Horror vaping warning as eight pupils from same school landed in hospital


Eight children from one secondary were sent to hospital after using electronic cigarettes.

Using e-cigarettes, or vaping, has rapidly become a popular habit of Britain’s youngest generation.

Despite the fact that it is less harmful than smoking, parents and teachers are becoming concerned that the trend is becoming endemic as pupils start falling ill from using the devices.

The number of children developing collapsed lungs is now skyrocketing as more illegally sold vapes enter the hands of the country’s youth.

The situation has deteriorated so greatly in recent months that ministers are now getting involved and calling for greater regulation and more restrictions on their use.

Speaking to PA, MP Dr Caroline Johnson said: “A number of children in my constituency have collapsed after vaping and my understanding from the local school is that now eight children from one school in my constituency have required hospital treatment.

“Not all at the same time, at different times over the last few months, just immediately after they had been vaping. These are secondary school-aged children.”

Dr Johnson said the situation in some schools was so bad that some children can’t sit through one essential lesson without needing to go outside and vape.

She said: “I was talking to a teacher from my constituency just recently who said that she has pupils in her school who are struggling to get through a double maths lesson because they need to go out and vape.”

As well as distracting students from their all-important lessons, there are growing concerns over the harm being done to children’s lungs by illegally sold vapes.
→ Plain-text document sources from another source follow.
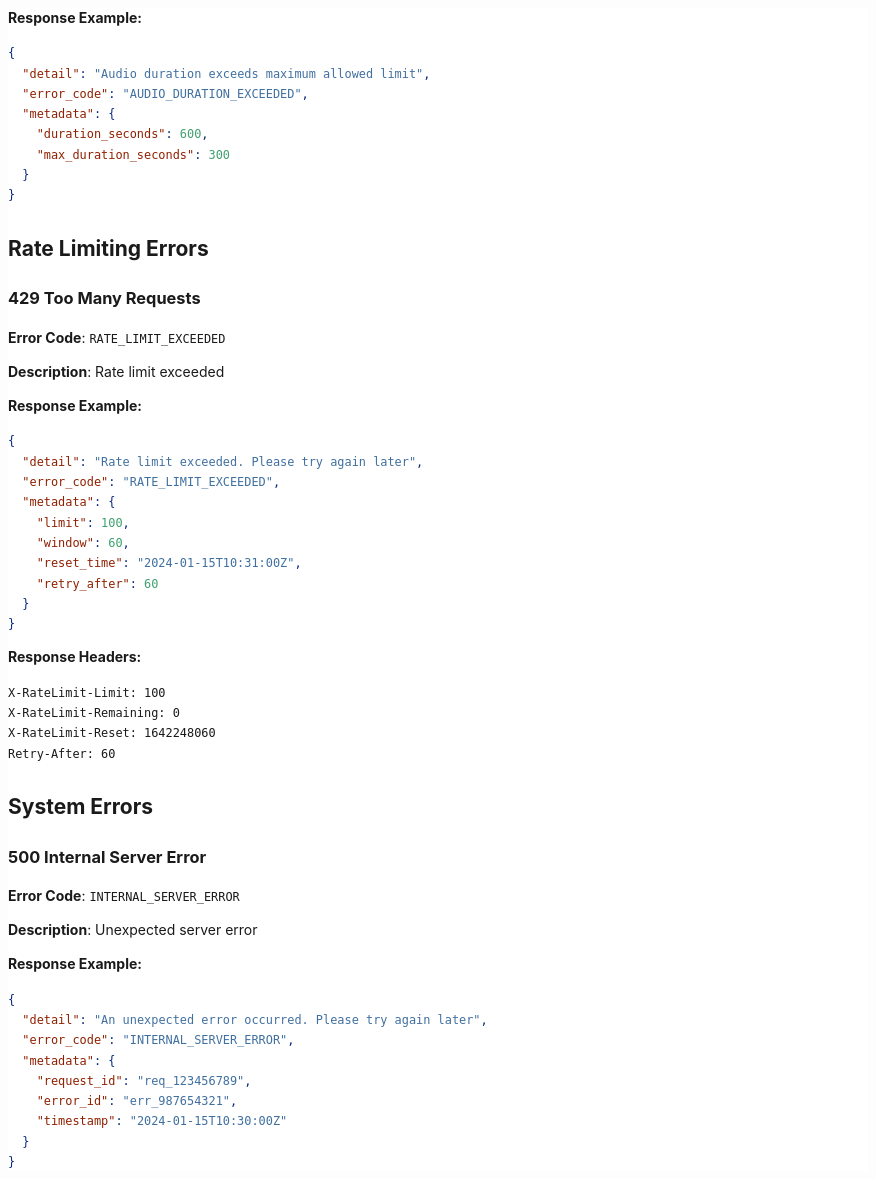 **Response Example:**
```json
{
  "detail": "Audio duration exceeds maximum allowed limit",
  "error_code": "AUDIO_DURATION_EXCEEDED",
  "metadata": {
    "duration_seconds": 600,
    "max_duration_seconds": 300
  }
}
```

## Rate Limiting Errors

### 429 Too Many Requests

**Error Code**: `RATE_LIMIT_EXCEEDED`

**Description**: Rate limit exceeded

**Response Example:**
```json
{
  "detail": "Rate limit exceeded. Please try again later",
  "error_code": "RATE_LIMIT_EXCEEDED",
  "metadata": {
    "limit": 100,
    "window": 60,
    "reset_time": "2024-01-15T10:31:00Z",
    "retry_after": 60
  }
}
```

**Response Headers:**
```
X-RateLimit-Limit: 100
X-RateLimit-Remaining: 0
X-RateLimit-Reset: 1642248060
Retry-After: 60
```

## System Errors

### 500 Internal Server Error

**Error Code**: `INTERNAL_SERVER_ERROR`

**Description**: Unexpected server error

**Response Example:**
```json
{
  "detail": "An unexpected error occurred. Please try again later",
  "error_code": "INTERNAL_SERVER_ERROR",
  "metadata": {
    "request_id": "req_123456789",
    "error_id": "err_987654321",
    "timestamp": "2024-01-15T10:30:00Z"
  }
}
```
One children’s health expert warned that more and more children are being hospitalised with collapsed lungs and “lung bleeding” after using the devices.

Speaking to Sky News, paediatric chest physician Professor Andy Bush said he was “absolutely horrified” by new NHS statistics that show 40 young people under the age of 19 were hospitalised from vaping. Even more shocking was that 15 of these children were aged 9 or under.

He said: “Young children are being exposed to substances of addiction, substances that are toxic and some of the toxicity is not known.”

Professor Bush added: “If a teenager starts smoking cigarettes, probably the worst that’s going to happen to them is they’re going to be sick and throw up behind the bike shed.

“The acute use of e-cigarettes can put them in hospital, can put them in intensive care, thins like lung bleeding, lung collapse and air leak, the lungs fill up with fat.”

Professor Bush isn’t the only health expert concerned at the rapid rise in vaping and the impact on children’s health as a result.

The vice president for policy at the Royal College of Paediatrics and Child Health (RCPCH) has called for a ban on vaping and warned that youth vaping was “fast becoming an epidemic”.

Dr McKean told BBC Radio 4’s Today programme: “We are now seeing children who are presenting to hospitals and to clinics who have got breathing problems related to vaping, we believe.

“We know that disposable vapes are the main vapes children are using. We’ve seen a disturbing rise in the number of children and young people vaping.

“Vaping was first designed to enable people who were addicted to cigarette smoking to come off cigarette smoking and there’s no doubt that if you buy legally carefully produced vapes it’s likely to be a lot less harmful than cigarette smoking.

“What we do know is that these products are not risk-free, are likely to be damaging for developing young lungs and are also terrible for our environment. This is a lose, lose situation.”